Hazelnuttella · 11/05/2023 19:16

I would invite him as it doesn’t sound like he is the problem!

As others said - his presence might encourage MIL and SIL to be on best behaviour. And/or will be a good opportunity for him to realise how batshit SIL is.

Also if he’s not invited then presumably they’ll make a massive thing about it and ruin the christening for you anyway.

Good luck OP, keep distancing as much as possible and try not to give too much of your precious headspace to them. Convince yourself that they are irrelevant to you instead of letting them get to you.

SilIssuesAgain · 11/05/2023 19:18

If your dh wants his sister there then the guy she lives with should be invited to I have never met him and I don't like meeting strangers so I don't want him there. Since mil has said about inviting him and given that she does not respect boundaries it makes me want to dig my heels in more and say he is not coming.

OP posts:
DemonicCaveMaggot · 11/05/2023 19:18

I'd invite him but tell SIL and MIL to stay away.

pictoosh · 11/05/2023 19:18

What does your husband think? It's his sister.

pictoosh · 11/05/2023 19:18

Does your husband mind meeting his sister's partner?

Iwasafool · 11/05/2023 19:42

SilIssuesAgain · 11/05/2023 19:18

If your dh wants his sister there then the guy she lives with should be invited to I have never met him and I don't like meeting strangers so I don't want him there. Since mil has said about inviting him and given that she does not respect boundaries it makes me want to dig my heels in more and say he is not coming.

What does your husband think? It isn't just about what you want. Your ILs sound a bit of a nightmare but this is a religious service and you shouldn't be using it in your "war" with them.

nurseynursery · 11/05/2023 19:45

If she's making the invitee list then I think her partner that she lives with should also be invited. You'll not have to have much to do with him so might be a good day to meet a 'stranger'

SilIssuesAgain · 11/05/2023 19:50

What does your husband think? It's his sister. After him giving into them and making light of their behaviour for so long, and me having to push for more low contact I don't care what he wants this time. I have been gaslight (Mil denying she has done and said things) and been made to feel unreasonable by his family because I want healthy boundaries and he has just stood by letting them. They are the biggest problem in my marriage, I had to demand he stops sharing my personal information after he told mil what exams I was having after giving birth because she asked – my own mother would not ask that level of personal information. I think I am going to put my foot down

OP posts:
SilIssuesAgain · 11/05/2023 19:55

I have sent this message to Mil - Well I have decided Sils boyfriend (that I have never met, that I know nothing about) is NOT invited to my daughters christening. If people are unhappy with my decision they can address their concerns to me if they so wish.
I am just so sick of them and I don't care if Sil decides not to come - frankly it will make me happier as no chance she can laugh like she did at sons christening

OP posts:
Odiebay · 11/05/2023 20:05

Like most of these type of threads your problem is your husband. Where was he when they did all the things above?. You said yourself he has stood by and let them... Nothing will change if he doesn't change.

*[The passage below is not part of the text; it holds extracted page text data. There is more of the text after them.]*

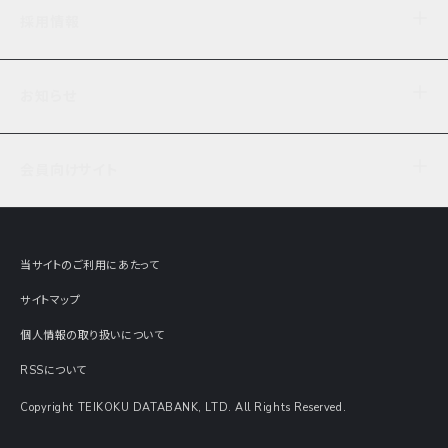
企業理念
TDB企業サーチ
ビジネスナレッジ
採用情報
事業内容
協力先専用コンテンツ
信用調査
ケーススタディ
お知らせ
データサービス
エピソードファイル
経営支援
社員インタビュー
ニュース
会社概要
仕事内容
会員向けサイト
セミナー情報
財務情報
募集要項・エントリー・マイページ
現在実施中のアンケート
全国事業所一覧
COSMOSNET
インターンシップ
共同研究実績
主要関連会社
TDB REPORT ONLINE
当サイトのご利用にあたって
動画でみる帝国データバンク
企業価値評価 Value Express
サイトマップ
数字でみる帝国データバンク
調査報告書に関するアンケート
個人情報の取り扱いについて
帝国データバンクの歴史
意外な所に帝国データバンク
RSSについて
Copyright TEIKOKU DATABANK, LTD. All Rights Reserved.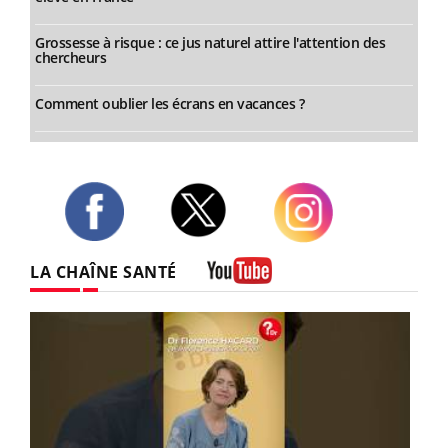
Grossesse à risque : ce jus naturel attire l'attention des
chercheurs
Comment oublier les écrans en vacances ?
Twitter
Facebook
Instagram
LA CHAÎNE SANTÉ
Youtube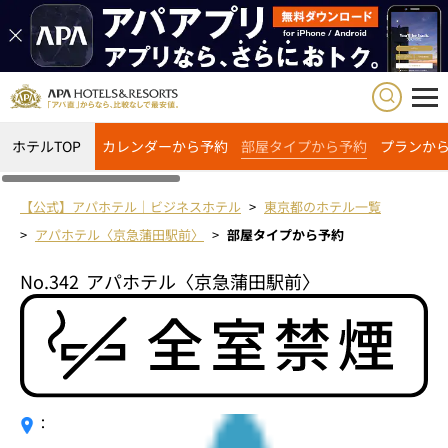
ホテルTOP
カレンダーから予約
部屋タイプから予約
プランか
【公式】アパホテル｜ビジネスホテル
東京都のホテル一覧
アパホテル〈京急蒲田駅前〉
部屋タイプから予約
No.342
アパホテル〈京急蒲田駅前〉
：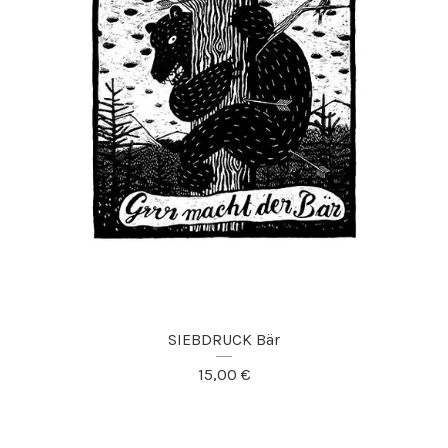
SIEBDRUCK Bär
15,00
€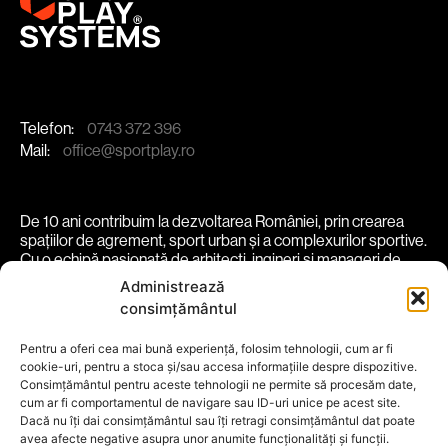
Telefon:
0743 372 396
Mail:
office@sportplay.ro
De 10 ani contribuim la dezvoltarea României, prin crearea
spațiilor de agrement, sport urban și a complexurilor sportive.
Cu o echipă pasionată de arhitecți, ingineri și manageri de
proiect, transformăm spații în experiențe vibrante și
Administrează
funcționale.
consimțământul
despre noi
soluții
proiecte
comunitate
parteneri
Pentru a oferi cea mai bună experiență, folosim tehnologii, cum ar fi
cookie-uri, pentru a stoca și/sau accesa informațiile despre dispozitive.
blog
contact
Consimțământul pentru aceste tehnologii ne permite să procesăm date,
cum ar fi comportamentul de navigare sau ID-uri unice pe acest site.
Termeni și conditii
Politică Cookie
Dacă nu îți dai consimțământul sau îți retragi consimțământul dat poate
Politică de Confidențialitate
avea afecte negative asupra unor anumite funcționalități și funcții.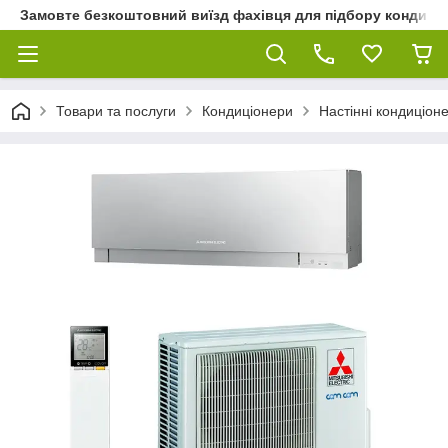
Замовте безкоштовний виїзд фахівця для підбору кондиціон
Товари та послуги
Кондиціонери
Настінні кондиціон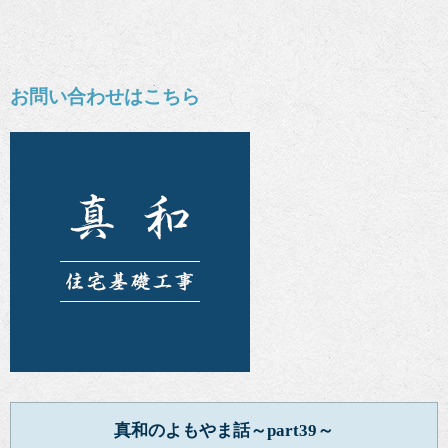
お問い合わせはこちら
真和のよもやま話～part39～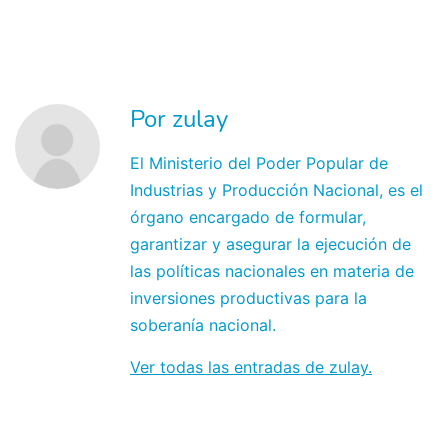
Por zulay
El Ministerio del Poder Popular de
Industrias y Producción Nacional, es el
órgano encargado de formular,
garantizar y asegurar la ejecución de
las políticas nacionales en materia de
inversiones productivas para la
soberanía nacional.
Ver todas las entradas de zulay.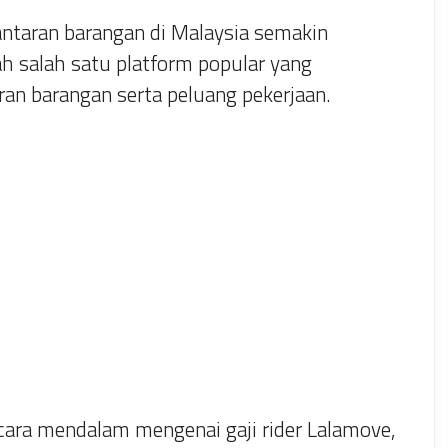
ntaran barangan di Malaysia semakin
h salah satu platform popular yang
n barangan serta peluang pekerjaan.
ara mendalam mengenai gaji rider Lalamove,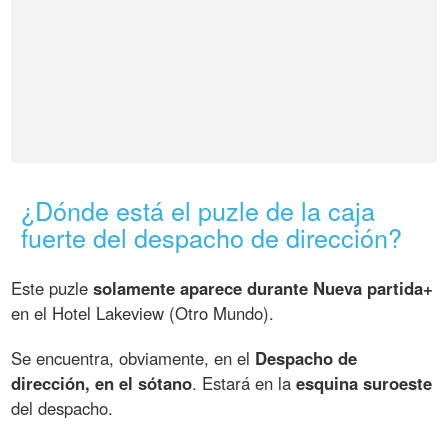
¿Dónde está el puzle de la caja
fuerte del despacho de dirección?
Este puzle
solamente aparece durante Nueva partida+
en el Hotel Lakeview (Otro Mundo).
Se encuentra, obviamente, en el
Despacho de
dirección, en el sótano
. Estará en la
esquina suroeste
del despacho.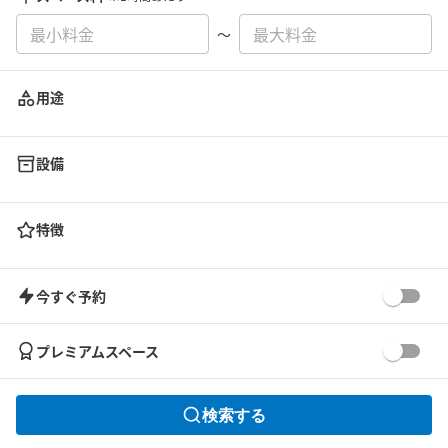
〜
用途
設備
特徴
今すぐ予約
プレミアムスペース
検索する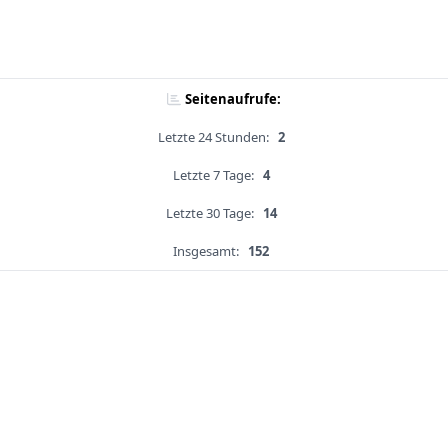
Seitenaufrufe:
Letzte 24 Stunden:
2
Letzte 7 Tage:
4
Letzte 30 Tage:
14
Insgesamt:
152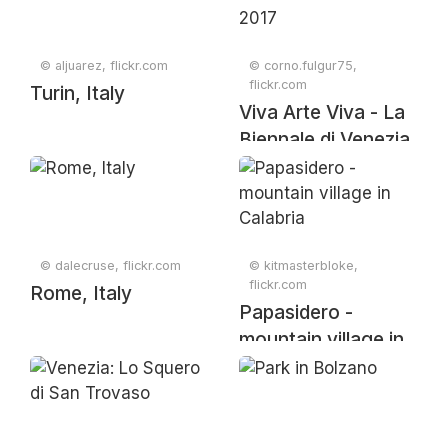
© aljuarez, flickr.com
© corno.fulgur75,
flickr.com
Turin, Italy
Viva Arte Viva - La
Biennale di Venezia
2017
© dalecruse, flickr.com
© kitmasterbloke,
flickr.com
Rome, Italy
Papasidero -
mountain village in
Calabria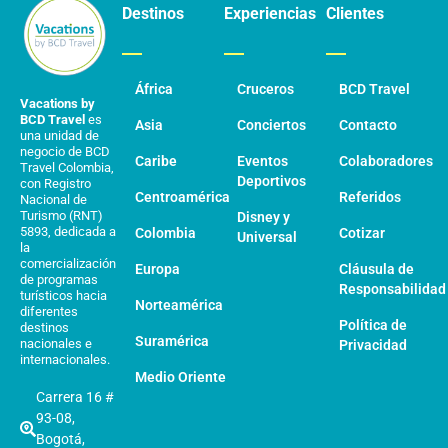
Destinos
Experiencias
Clientes
África
Cruceros
BCD Travel
Vacations by
BCD Travel
es
Asia
Conciertos
Contacto
una unidad de
negocio de BCD
Caribe
Eventos
Colaboradores
Travel Colombia,
Deportivos
con Registro
Centroamérica
Referidos
Nacional de
Turismo (RNT)
Disney y
5893, dedicada a
Colombia
Cotizar
Universal
la
comercialización
Europa
Cláusula de
de programas
Responsabilidad
turísticos hacia
Norteamérica
diferentes
Política de
destinos
Suramérica
nacionales e
Privacidad
internacionales.
Medio Oriente
Carrera 16 #
93-08,
Bogotá,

nurseynursery · 11/05/2023 20:07

It feels like you've got this bit of power and want to get back at your MIL and SIL (understandable) but probably destined to cause you more upset somewhere down the line.
In terms of meeting a stranger, anyone is a stranger until you meet them. (At a party, or family occasion).

WhatInFreshHell · 11/05/2023 20:14

You say you don't like meeting strangers....but isn't everyone a stranger until you meet them? I don't understand that part?
Its obviously fine if you don't want a stranger at your DC christening but he'll always be a stranger until you meet him.
Anyway, they all sound vile and you should tell them to fuck off. Except the boyfriend, he needs to be warned!